Now files from firefox downloads are handled correctly by rox which uses the proper applications to open them and containing folders open up with ROX-Filer. That means that while “file” is handled by roxuri, a .pdf will be opened by epdfview or whatever else you have chosen ROX to open pdf files with.

Both solutions work on ROX version 2.8.

ivman is dead, long live halevt

It’s been a while since ivman stopped working on my Gentoo box but I never had the time nor the willingness to take a look into it. It appears that ivman is incompatible with some newer versions of hal and dbus. The good thing is that there’s an alternative, it’s called halevt and as far as I’ve taken a look into it the configuration options look quite straightforward.
For Gentoo, there are ebuilds for halevt on Gentoo bugzilla, which install just fine.

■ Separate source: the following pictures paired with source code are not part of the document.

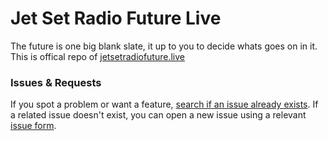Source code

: # Jet Set Radio Future Live
The future is one big blank slate, it up to you to decide whats goes on in it.
This is offical repo of [jetsetradiofuture.live](https://jetsetradiofuture.live) 



### Issues & Requests

If you spot a problem or want a feature, [search if an issue already exists](https://github.com/RudiesGarage/jetsetradiofuture.live/issues). If a related issue doesn't exist, you can open a new issue using a relevant [issue form](https://github.com/RudiesGarage/jetsetradiofuture.live/issues/new/choose). 
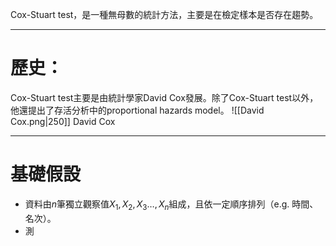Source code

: Cox-Stuart test，是一種無母數的統計方法，主要是在檢定樣本是否存在趨勢。
- - -
# 歷史：
Cox-Stuart test主要是由統計學家David Cox發展。除了Cox-Stuart test以外，他還提出了存活分析中的proportional hazards model。
![[David Cox.png|250]]
David Cox
- - -
# 基礎假設

- 資料由$n$筆獨立觀察值$X_1,X_2,X_3\ldots,X_n$組成，且依一定順序排列（e.g. 時間、名次）。
- 測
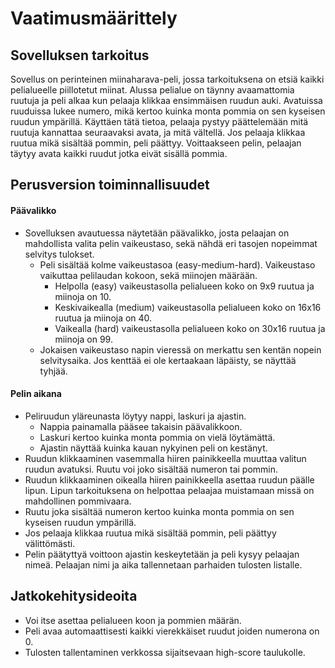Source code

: # Vaatimusmäärittely

## Sovelluksen tarkoitus

Sovellus on perinteinen miinaharava-peli, jossa tarkoituksena on etsiä kaikki pelialueelle piillotetut miinat. Alussa pelialue on täynny avaamattomia ruutuja ja peli alkaa kun pelaaja klikkaa ensimmäisen ruudun auki. Avatuissa ruuduissa lukee numero, mikä kertoo kuinka monta pommia on sen kyseisen ruudun ympärillä. Käyttäen tätä tietoa, pelaaja pystyy päättelemään mitä ruutuja kannattaa seuraavaksi avata, ja mitä vältellä. Jos pelaaja klikkaa ruutua mikä sisältää pommin, peli päättyy. Voittaakseen pelin, pelaajan täytyy avata kaikki ruudut jotka eivät sisällä pommia.

## Perusversion toiminnallisuudet

#### Päävalikko
- Sovelluksen avautuessa näytetään päävalikko, josta pelaajan on mahdollista valita pelin vaikeustaso, sekä nähdä eri tasojen nopeimmat selvitys tulokset.
  - Peli sisältää kolme vaikeustasoa (easy-medium-hard). Vaikeustaso vaikuttaa pelilaudan kokoon, sekä miinojen määrään.
    - Helpolla (easy) vaikeustasolla pelialueen koko on 9x9 ruutua ja miinoja on 10.
    - Keskivaikealla (medium) vaikeustasolla pelialueen koko on 16x16 ruutua ja miinoja on 40.
    - Vaikealla (hard) vaikeustasolla pelialueen koko on 30x16 ruutua ja miinoja on 99.
  - Jokaisen vaikeustaso napin vieressä on merkattu sen kentän nopein selvitysaika. Jos kenttää ei ole kertaakaan läpäisty, se näyttää tyhjää.

#### Pelin aikana
- Peliruudun yläreunasta löytyy nappi, laskuri ja ajastin.
  - Nappia painamalla pääsee takaisin päävalikkoon.
  - Laskuri kertoo kuinka monta pommia on vielä löytämättä.
  - Ajastin näyttää kuinka kauan nykyinen peli on kestänyt.
- Ruudun klikkaaminen vasemmalla hiiren painikkeella muuttaa valitun ruudun avatuksi. Ruutu voi joko sisältää numeron tai pommin.
- Ruudun klikkaaminen oikealla hiiren painikkeella asettaa ruudun päälle lipun. Lipun tarkoituksena on helpottaa pelaajaa muistamaan missä on mahdollinen pommivaara.
- Ruutu joka sisältää numeron kertoo kuinka monta pommia on sen kyseisen ruudun ympärillä.
- Jos pelaaja klikkaa ruutua mikä sisältää pommin, peli päättyy välittömästi.
- Pelin päätyttyä voittoon ajastin keskeytetään ja peli kysyy pelaajan nimeä. Pelaajan nimi ja aika tallennetaan parhaiden tulosten listalle.

## Jatkokehitysideoita

- Voi itse asettaa pelialueen koon ja pommien määrän.
- Peli avaa automaattisesti kaikki vierekkäiset ruudut joiden numerona on 0.
- Tulosten tallentaminen verkkossa sijaitsevaan high-score taulukolle.
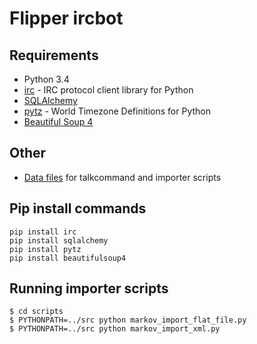 Flipper ircbot
==============

Requirements
------------

* Python 3.4
* [irc](http://pypi.python.org/pypi/irc) - IRC protocol client library for Python 
* [SQLAlchemy](http://www.sqlalchemy.org/)
* [pytz](http://pytz.sourceforge.net/) - World Timezone Definitions for Python
* [Beautiful Soup 4](http://www.crummy.com/software/BeautifulSoup/)

Other
-----

* [Data files](../../../flipper_data) for talkcommand and importer scripts

Pip install commands
--------------------

    pip install irc
    pip install sqlalchemy
    pip install pytz
    pip install beautifulsoup4

Running importer scripts
------------------------

    $ cd scripts
    $ PYTHONPATH=../src python markov_import_flat_file.py
    $ PYTHONPATH=../src python markov_import_xml.py

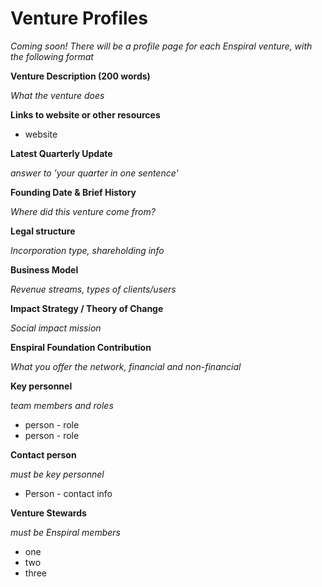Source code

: # Venture Profiles

*Coming soon! There will be a profile page for each Enspiral venture, with the following format*

**Venture Description (200 words)**

*What the venture does*

**Links to website or other resources**
* website

**Latest Quarterly Update**

*answer to 'your quarter in one sentence'*


**Founding Date & Brief History**

*Where did this venture come from?*


**Legal structure**

*Incorporation type, shareholding info*

**Business Model**

*Revenue streams, types of clients/users*

**Impact Strategy / Theory of Change**

*Social impact mission*


**Enspiral Foundation Contribution**

*What you offer the network, financial and non-financial*


**Key personnel**

*team members and roles*
* person - role
* person - role

**Contact person** 

*must be key personnel*

* Person - contact info

**Venture Stewards** 

*must be Enspiral members*

* one 
* two
* three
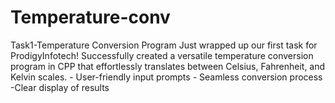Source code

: # Temperature-conv
Task1-Temperature Conversion Program  Just wrapped up our first task for ProdigyInfotech!  Successfully created a versatile temperature conversion program in CPP that effortlessly translates between Celsius, Fahrenheit, and Kelvin scales. - User-friendly input prompts - Seamless conversion process -Clear display of results
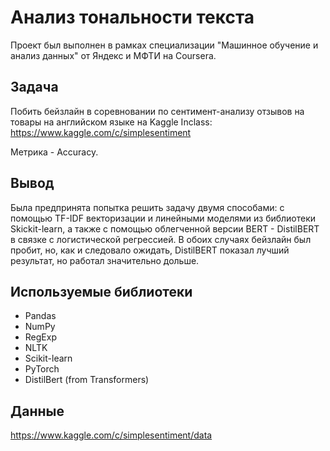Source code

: # Анализ тональности текста

Проект был выполнен в рамках специализации "Машинное обучение и анализ данных" от Яндекс и МФТИ на Coursera.

## Задача

Побить бейзлайн в соревновании по сентимент-анализу отзывов на товары на английском языке на Kaggle Inclass:
https://www.kaggle.com/c/simplesentiment

Метрика - Accuracy.

## Вывод

Была предпринята попытка решить задачу двумя способами: с помощью TF-IDF векторизации и линейными моделями из библиотеки Skickit-learn, а также с помощью облегченной версии BERT - DistilBERT в связке с логистической регрессией. В обоих случаях бейзлайн был пробит, но, как и следовало ожидать,  DistilBERT показал лучший результат, но работал значительно дольше.

## Используемые библиотеки

- Pandas
- NumPy
- RegExp
- NLTK
- Scikit-learn
- PyTorch
- DistilBert (from Transformers)

## Данные

https://www.kaggle.com/c/simplesentiment/data
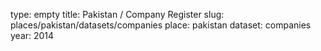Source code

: type: empty
title: Pakistan / Company Register
slug: places/pakistan/datasets/companies
place: pakistan
dataset: companies
year: 2014
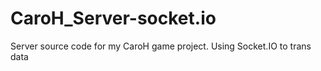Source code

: # CaroH_Server-socket.io
Server source code for my CaroH game project. Using Socket.IO to trans data
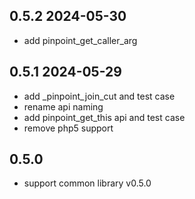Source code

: ## 0.5.2 2024-05-30
- add pinpoint_get_caller_arg

## 0.5.1 2024-05-29
- add _pinpoint_join_cut and test case
- rename api naming
- add pinpoint_get_this api and test case
- remove php5 support

## 0.5.0
- support common library v0.5.0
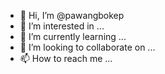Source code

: - 👋 Hi, I’m @pawangbokep
- 👀 I’m interested in ...
- 🌱 I’m currently learning ...
- 💞️ I’m looking to collaborate on ...
- 📫 How to reach me ...

<!---
pawangbokep/pawangbokep is a ✨ special ✨ repository because its `README.md` (this file) appears on your GitHub profile.
You can click the Preview link to take a look at your changes.
--->
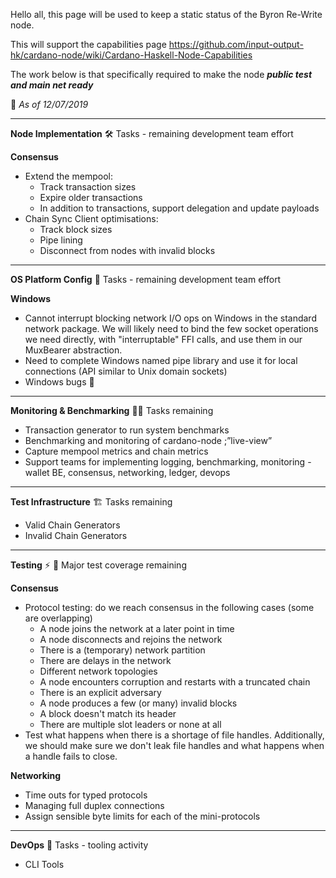Hello all, this page will be used to keep a static status of the Byron Re-Write node. 

This will support the capabilities page https://github.com/input-output-hk/cardano-node/wiki/Cardano-Haskell-Node-Capabilities

The work below is that specifically required to make the node _**public test and main net ready**_



📅 _As of 12/07/2019_


***

****Node Implementation**** 🛠 Tasks - remaining development team effort

**Consensus**
* Extend the mempool:
   * Track transaction sizes
   * Expire older transactions
   * In addition to transactions, support delegation and update payloads
* Chain Sync Client optimisations:
    * Track block sizes
    * Pipe lining
    * Disconnect from nodes with invalid blocks
***

****OS Platform Config**** 🌳  Tasks - remaining development team effort

**Windows**
* Cannot interrupt blocking network I/O ops on Windows in the standard network package. We will likely need to bind the few socket operations we need directly, with "interruptable" FFI calls, and use them in our MuxBearer abstraction.
* Need to complete Windows named pipe library and use it for local connections (API similar to Unix domain sockets)
* Windows bugs 🐞  

***

****Monitoring & Benchmarking**** 🔎📝  Tasks remaining

* Transaction generator to run system benchmarks
* Benchmarking and monitoring of cardano-node ;”live-view”  
* Capture mempool metrics and chain metrics  
* Support teams for implementing logging, benchmarking, monitoring - wallet BE, consensus, networking, ledger, devops

***
****Test Infrastructure**** 🏗  Tasks remaining

* Valid Chain Generators
* Invalid Chain Generators

***

**Testing** ⚡️ 🐛   Major test coverage remaining  

**Consensus**
* Protocol testing: do we reach consensus in the following cases (some are overlapping)
  * A node joins the network at a later point in time
  * A node disconnects and rejoins the network
  * There is a (temporary) network partition
  * There are delays in the network
  * Different network topologies
  * A node encounters corruption and restarts with a truncated chain
  * There is an explicit adversary
  * A node produces a few (or many) invalid blocks
  * A block doesn't match its header
  * There are multiple slot leaders or none at all
* Test what happens when there is a shortage of file handles. Additionally, we should make sure we don't leak file handles and what happens when a handle fails to close.

**Networking**
* Time outs for typed protocols 
* Managing full duplex connections 
* Assign sensible byte limits for each of the mini-protocols

***
****DevOps**** 🔧  Tasks - tooling activity 

* CLI Tools 
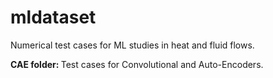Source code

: # mldataset
Numerical test cases for ML studies in heat and fluid flows.

<p>
  <h45>
    <strong> CAE folder: </strong> Test cases for Convolutional and Auto-Encoders. 
  </h45>
</p>
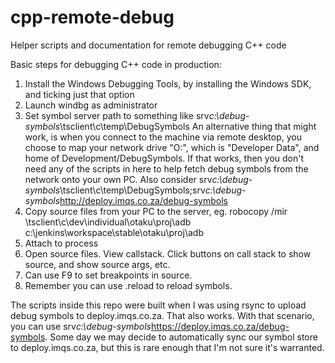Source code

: # cpp-remote-debug
Helper scripts and documentation for remote debugging C++ code

Basic steps for debugging C++ code in production:

1. Install the Windows Debugging Tools, by installing the Windows SDK, and ticking just that option
2. Launch windbg as administrator
3. Set symbol server path to something like srv*c:\debug-symbols*\\tsclient\c\temp\DebugSymbols
	An alternative thing that might work, is when you connect to the machine via remote desktop, 
	you choose to map your network drive "O:", which is "Developer Data", and home of Development/DebugSymbols.
	If that works, then you don't need any of the scripts in here to help fetch debug symbols from the
	network onto your own PC.
	Also consider srv*c:\debug-symbols*\\tsclient\c\temp\DebugSymbols;srv*c:\debug-symbols*http://deploy.imqs.co.za/debug-symbols
5. Copy source files from your PC to the server, eg. robocopy /mir \\tsclient\c\dev\individual\otaku\proj\adb c:\jenkins\workspace\stable\otaku\proj\adb
6. Attach to process
7. Open source files. View callstack. Click buttons on call stack to show source, and show source args, etc.
8. Can use F9 to set breakpoints in source.
9. Remember you can use .reload to reload symbols.

The scripts inside this repo were built when I was using rsync to upload debug symbols to deploy.imqs.co.za. That also works.
With that scenario, you can use srv*c:\debug-symbols*https://deploy.imqs.co.za/debug-symbols. Some day we may decide
to automatically sync our symbol store to deploy.imqs.co.za, but this is rare enough that I'm not sure it's warranted.
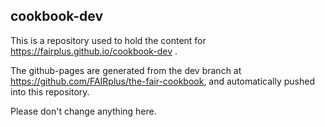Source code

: ## cookbook-dev

This is a repository used to hold the content for https://fairplus.github.io/cookbook-dev .

The github-pages are generated from the dev branch at https://github.com/FAIRplus/the-fair-cookbook, and automatically pushed into this repository.

Please don't change anything here.

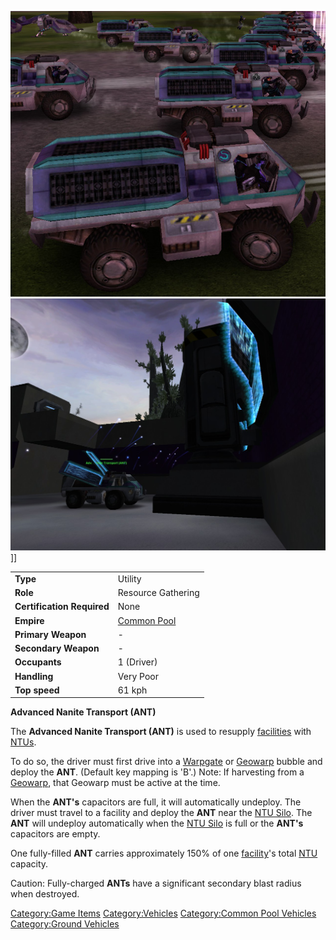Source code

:![](/images/Ant.jpg "fig:Ant.jpg") ![](/images/ANTatSilo.jpg "fig:ANTatSilo.jpg")\]\]

|                            |                                        |
| -------------------------- | -------------------------------------- |
| **Type**                   | Utility                                |
| **Role**                   | Resource Gathering                     |
| **Certification Required** | None                                   |
| **Empire**                 | [Common Pool](/Common_Pool "wikilink") |
| **Primary Weapon**         | \-                                     |
| **Secondary Weapon**       | \-                                     |
| **Occupants**              | 1 (Driver)                             |
| **Handling**               | Very Poor                              |
| **Top speed**              | 61 kph                                 |

**Advanced Nanite Transport (ANT)**

The **Advanced Nanite Transport (ANT)** is used to resupply
[facilities](/facilities "wikilink") with [NTUs](/NTU "wikilink").

To do so, the driver must first drive into a
[Warpgate](/Warpgate "wikilink") or [Geowarp](/Geowarp "wikilink") bubble
and deploy the **ANT**. (Default key mapping is 'B'.) Note: If
harvesting from a [Geowarp](/Geowarp "wikilink"), that Geowarp must be
active at the time.

When the **ANT's** capacitors are full, it will automatically undeploy.
The driver must travel to a facility and deploy the **ANT** near the
[NTU Silo](/NTU_Silo "wikilink"). The **ANT** will undeploy automatically
when the [NTU Silo](/NTU_Silo "wikilink") is full or the **ANT's**
capacitors are empty.

One fully-filled **ANT** carries approximately 150% of one
[facility](/facilities "wikilink")'s total [NTU](/NTU "wikilink")
capacity.

Caution: Fully-charged **ANTs** have a significant secondary blast
radius when destroyed.

[Category:Game Items](/Category:Game_Items "wikilink")
[Category:Vehicles](/Category:Vehicles "wikilink") [Category:Common Pool
Vehicles](/Category:Common_Pool_Vehicles "wikilink") [Category:Ground
Vehicles](/Category:Ground_Vehicles "wikilink")

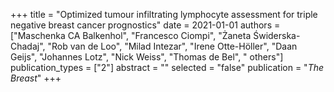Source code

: +++
title = "Optimized tumour infiltrating lymphocyte assessment for triple negative breast cancer prognostics"
date = 2021-01-01
authors = ["Maschenka CA Balkenhol", "Francesco Ciompi", "Żaneta Świderska-Chadaj", "Rob van de Loo", "Milad Intezar", "Irene Otte-Höller", "Daan Geijs", "Johannes Lotz", "Nick Weiss", "Thomas de Bel", " others"]
publication_types = ["2"]
abstract = ""
selected = "false"
publication = "*The Breast*"
+++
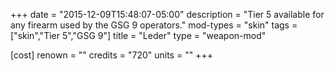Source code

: +++
date = "2015-12-09T15:48:07-05:00"
description = "Tier 5 available for any firearm used by the GSG 9 operators."
mod-types = "skin"
tags = ["skin","Tier 5","GSG 9"]
title = "Leder"
type = "weapon-mod"

[cost]
  renown = ""
  credits = "720"
  units = ""
+++
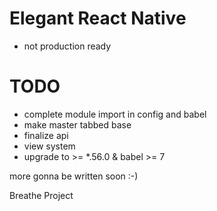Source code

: # Elegant React Native
- not production ready

# TODO

- complete module import in config and babel
- make master tabbed base
- finalize api
- view system
- upgrade to >= *.56.0 & babel >= 7

more gonna be written soon :-)

Breathe Project
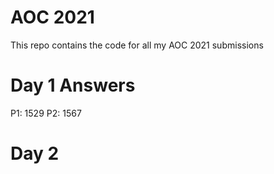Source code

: # AOC 2021

This repo contains the code for all my AOC 2021 submissions

# Day 1 Answers

P1: 1529
P2: 1567

# Day 2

In my point of view there’s an issue here for Gentoo. Latest ivman (sys-apps/ivman-0.6.14) compiles just fine against all of its dependencies, but then it does nothing at all when a deviced is plugged in. If the devices are present when ivman starts then it can detect and mount them, if you plug the devices after ivman is started, then ivman does nothing at all. I think ivman is broken since hal 0.5.9.X versions. Gentoo developers stll keep ivman in the stable tree though. I find no real logic to this decision. Ivman is buggy with current stable hal and dbus. I would prefer a de-stabilization of ivman or even a package mask for it. What’s the point in keeping a package (ivman) in the stable tree since it requires not the latest stable but an older version of another package (hal) ? IMHO, since they correctly decided to stabilize hal 0.5.11-r8, which subsequently rendered ivman useless, ivman should be wiped from the stable tree.
Some bugs on ivman reported on Gentoo Bugzilla: http://bugs.gentoo.org/buglist.cgi?quicksearch=ivman

I once used ivman with a couple of custom scripts to create/remove icons of automounted devices on my ROX desktop. I think I can make these scripts work again with halevt…I am in the process of rewriting them. More on that in the following days…

Severely degraded harddisk performance on sata_sil by athcool

I am writing this post to provide some statistics on athcool + sata_sil usage. The results are horrible.

Athcool is a small utility, enabling/disabling Powersaving mode for AMD Athlon/Duron processors.
The homepage of the utility has a big fat warning as well:

WARNING: Depending on your motherboard and/or hardware components, enabling powersaving mode may cause:

* noisy or distorted sound playback
* a slowdown in harddisk performance
* system locks or instability

The Gentoo ebuild also has these warnings:

ewarn “WARNING: Depending on your motherboard and/or hardware components,”
ewarn “enabling powersaving mode may cause:”
ewarn ” * noisy or distorted sound playback”
ewarn ” * a slowdown in harddisk performance”
ewarn ” * system locks or unpredictable behavior”
ewarn ” * file system corruption”
ewarn “If you met those problems, you should not use athcool. Please use”
ewarn “athcool AT YOUR OWN RISK!”

Ignoring all these warning I was using athcool for years on my old desktop box filled with 2 IDE disks. Never had any real problem at all, except for a some performance loss. The problem appeared when I first used a sata disk on motherboard’s, Gigabyte GA-7VAXP-A Ulta, sata controller which uses the sata_sil module.